DS Ventures' Marc Annotti with revised plan for former St. Luke Hospital property.
A meeting Wednesday night called by the developer of the former St. Luke Hospital property to share its revised plans with nearby residents became confrontational when Vice Mayor Steve Haderlein called DS Ventures' actions "inexcusable" and "disrespectful."

Nearly 70 residents filled the St. Luke chapel to hear DS Ventures' spokesman Nat Read present revisions to the developer's plans for the property made as the result of neighborhood input from an earlier February 6 meeting.

Haderlein told the crowd that DS Ventures' "lack of notification of the meeting" raised his concerns that the "that the developer is deliberately trying to limit community participation."
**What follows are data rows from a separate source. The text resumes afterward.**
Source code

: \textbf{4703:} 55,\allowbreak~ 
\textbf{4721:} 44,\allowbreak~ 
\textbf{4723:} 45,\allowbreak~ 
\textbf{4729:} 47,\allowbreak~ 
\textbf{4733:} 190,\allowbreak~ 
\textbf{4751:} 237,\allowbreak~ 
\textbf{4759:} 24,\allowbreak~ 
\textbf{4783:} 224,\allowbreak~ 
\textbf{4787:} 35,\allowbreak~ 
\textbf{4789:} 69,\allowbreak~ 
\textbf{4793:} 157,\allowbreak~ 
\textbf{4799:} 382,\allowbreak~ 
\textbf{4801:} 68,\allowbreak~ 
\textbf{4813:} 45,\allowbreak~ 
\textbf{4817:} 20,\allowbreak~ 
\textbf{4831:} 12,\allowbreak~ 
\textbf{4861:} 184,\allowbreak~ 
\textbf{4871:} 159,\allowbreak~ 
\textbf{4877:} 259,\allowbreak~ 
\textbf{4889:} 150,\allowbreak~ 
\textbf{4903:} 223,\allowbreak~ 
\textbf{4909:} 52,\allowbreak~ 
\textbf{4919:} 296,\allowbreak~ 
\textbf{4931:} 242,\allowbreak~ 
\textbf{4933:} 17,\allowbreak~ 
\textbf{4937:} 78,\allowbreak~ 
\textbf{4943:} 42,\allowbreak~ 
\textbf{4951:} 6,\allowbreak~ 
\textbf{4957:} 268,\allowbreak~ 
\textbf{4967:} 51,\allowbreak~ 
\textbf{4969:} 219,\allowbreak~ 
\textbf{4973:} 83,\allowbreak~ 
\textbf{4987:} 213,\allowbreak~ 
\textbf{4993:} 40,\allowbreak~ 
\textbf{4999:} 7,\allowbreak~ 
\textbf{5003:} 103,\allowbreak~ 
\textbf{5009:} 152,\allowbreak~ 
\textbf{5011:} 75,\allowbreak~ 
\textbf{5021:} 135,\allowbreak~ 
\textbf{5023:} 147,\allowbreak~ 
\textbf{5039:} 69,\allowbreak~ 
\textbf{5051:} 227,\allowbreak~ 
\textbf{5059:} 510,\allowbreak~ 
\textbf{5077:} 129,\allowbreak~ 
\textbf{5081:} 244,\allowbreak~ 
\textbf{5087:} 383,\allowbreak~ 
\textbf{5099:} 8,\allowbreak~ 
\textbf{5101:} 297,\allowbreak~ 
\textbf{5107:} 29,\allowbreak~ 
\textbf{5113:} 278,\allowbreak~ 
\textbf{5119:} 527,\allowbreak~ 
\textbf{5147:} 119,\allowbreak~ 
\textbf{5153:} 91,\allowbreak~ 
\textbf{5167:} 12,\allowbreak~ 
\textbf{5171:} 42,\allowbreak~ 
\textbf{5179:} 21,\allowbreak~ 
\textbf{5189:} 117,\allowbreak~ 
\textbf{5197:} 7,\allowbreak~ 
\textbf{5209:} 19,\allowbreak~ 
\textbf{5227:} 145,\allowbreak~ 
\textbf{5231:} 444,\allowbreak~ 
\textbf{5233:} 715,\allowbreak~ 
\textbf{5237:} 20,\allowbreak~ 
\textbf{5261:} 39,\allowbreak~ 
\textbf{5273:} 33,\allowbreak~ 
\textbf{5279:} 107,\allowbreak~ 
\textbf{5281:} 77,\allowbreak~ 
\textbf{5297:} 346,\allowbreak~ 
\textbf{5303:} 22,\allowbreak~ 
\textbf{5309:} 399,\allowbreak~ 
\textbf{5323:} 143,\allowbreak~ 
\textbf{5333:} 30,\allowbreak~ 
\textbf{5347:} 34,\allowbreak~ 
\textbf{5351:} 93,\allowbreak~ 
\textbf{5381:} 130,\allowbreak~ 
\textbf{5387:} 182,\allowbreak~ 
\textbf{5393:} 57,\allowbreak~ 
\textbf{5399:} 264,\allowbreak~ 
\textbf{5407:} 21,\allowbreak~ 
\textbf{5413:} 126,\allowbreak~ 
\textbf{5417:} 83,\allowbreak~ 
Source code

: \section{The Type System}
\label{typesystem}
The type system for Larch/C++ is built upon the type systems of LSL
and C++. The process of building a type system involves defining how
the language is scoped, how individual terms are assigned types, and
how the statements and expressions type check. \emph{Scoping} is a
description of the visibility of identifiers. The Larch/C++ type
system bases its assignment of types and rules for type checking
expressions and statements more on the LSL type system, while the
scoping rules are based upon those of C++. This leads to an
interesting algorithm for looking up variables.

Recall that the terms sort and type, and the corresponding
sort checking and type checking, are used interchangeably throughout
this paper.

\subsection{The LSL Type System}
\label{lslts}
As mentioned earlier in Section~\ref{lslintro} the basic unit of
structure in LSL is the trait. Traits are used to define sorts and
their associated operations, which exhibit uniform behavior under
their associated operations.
Earlier, Haderlein told Pasadena Now that the developer is scheduled to present plans to Pasadena city staff as soon as next Tuesday.

The community's interest in the large property appears to focus on the number and size of buildings the developer proposes and also on whether an urgent care facility is to be included.

Read described DS Ventures' plans to build a seniors assisted care and independent living "campus" with three new buildings housing independent living units, three new medical buildings and a parking structure.

In total, the current plans call for over 300 units of residential and commercial space.

The proposed buildings range from two stories to four stories in height.

St. Luke Hospital itself is a protected historic building and its exterior will not be altered; inside, it will be converted into senior independent living units.

Although Read said that DS Ventures believes an urgent care facility would lend itself to the nature of the senior living and medical uses which are proposed, he offered no details.  In pointing out features on a property map, he did not identify such a facility.

In response to a series of residents' comments shortly before the meeting ended, Read asked the crowd if the size of the project was, as one put it, "getting way too big."

A vast majority raised their hands.

In a telephone interview before the meeting, Vice Mayor Haderlein objected to what he called the limited and "ineffective" methods used by the developer to notify the community about the meeting.

"They are ramming this down the neighborhood's throat . . . what they're doing is wrong," Haderlein said. "In Pasadena, we believe in community input."

At the meeting, Read said that he believed that sending a representative door to door with door hangers to notify locals of the meeting was more effective than mailing a postcard.

He agreed to send letter announcements mailed in envelopes after polling the residents on what method they preferred.